Today George Borjas steps in with a different analysis. He’s been arguing for a long time that immigration has a bigger effect on wages than we think—especially the wages of unskilled workers. In a new working paper, he looks specifically at the wages of high school dropouts and concludes that although overall wages in Miami were unaffected by the Mariel boatlift, the wages of dropouts were affected. In relative terms, they went down by 10 to 30 percent.
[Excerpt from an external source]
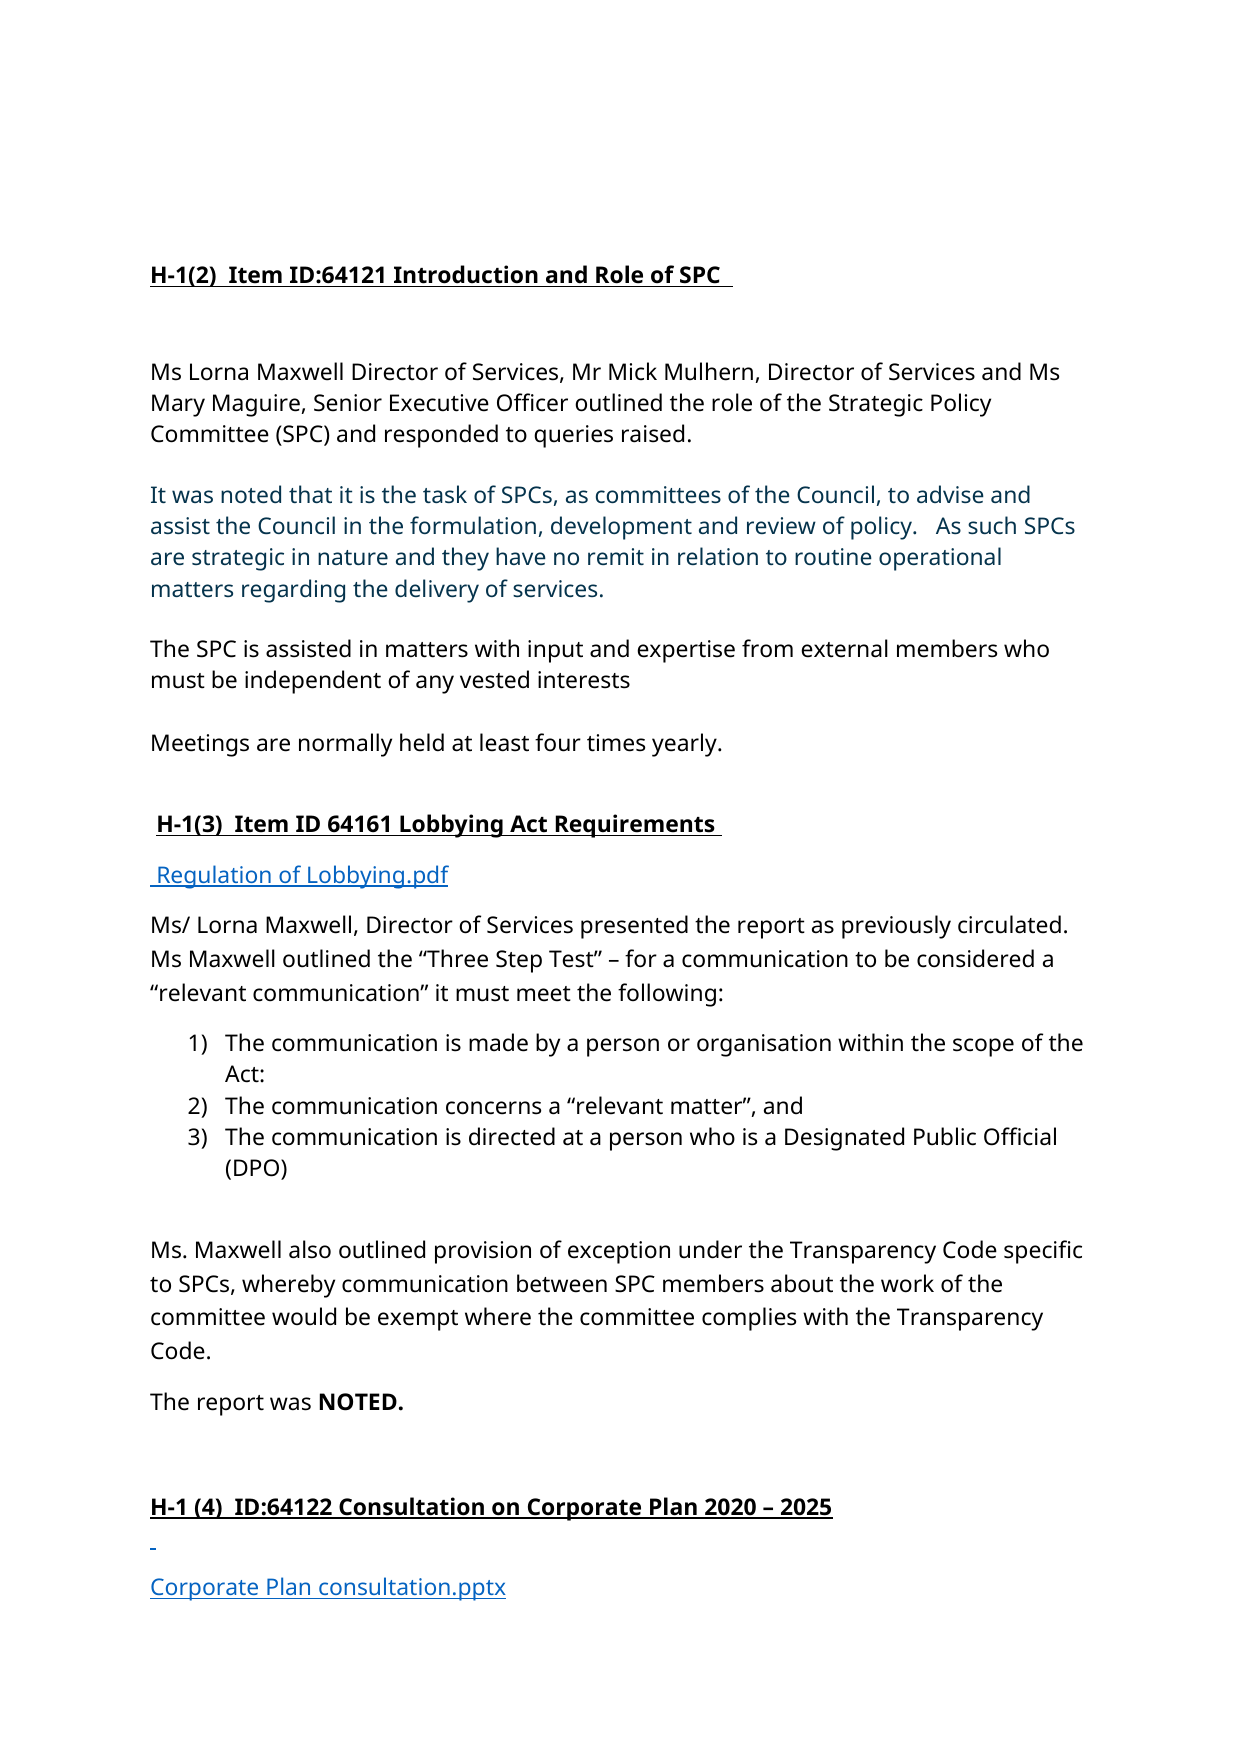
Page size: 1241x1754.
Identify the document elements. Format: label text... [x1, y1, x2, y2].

I wouldn’t be surprised if this were true, but Borjas’s paper does leave me with a few questions. Take a look at the chart on the right, which shows the wages of high school dropouts relative to high school graduates. Miami is the thick blue line. The other lines are various estimates of wages in cities that weren’t affected by the boatlift. There are a few oddities here:

  • Before 1980 and after 1990, the wages of high school dropouts in Miami are above zero, which means dropouts earned more than high school grads. That seems very peculiar, and none of the control cities show the same effect. Does this suggest there’s something wrong with the Miami data?
  • The Mariel boatlift produced a truly enormous spike in unskilled workers. Borjas estimates that it increased the number of working-age high school dropouts in Miami by about 18 percent in just a few weeks. I wonder if it’s really possible to extrapolate from this to the much more gradual increase in illegal immigrants nationwide over a span of two or three decades?
  • This is especially apropos because the chart shows that the impact on wages was fairly short lived. Even with such a huge labor shock, wages of high school dropouts were only affected for about six years. By 1988 they had recovered fully. Borjas acknowledges that this is hard to account for.

I’m no expert in this stuff, and I imagine the folks who are experts will weigh in soon enough. However, even if Borjas is basically right, the question we care about is what this tells us about the effect of illegal immigration on wages more generally. If a huge spike produces a short-lived wage depression of about 20 percent or so, what does a gradual increase over a wide geographic area produce? Unfortunately, Borjas says that there was more going on in Miami during this period than just a labor supply increase, which means “it is difficult to say much about the dynamics of the wage effect of immigration from the evidence generated by the Mariel supply shock.” Intuitively, though, it seems like it would be something far less dramatic. Maybe 5 percent or so? Less?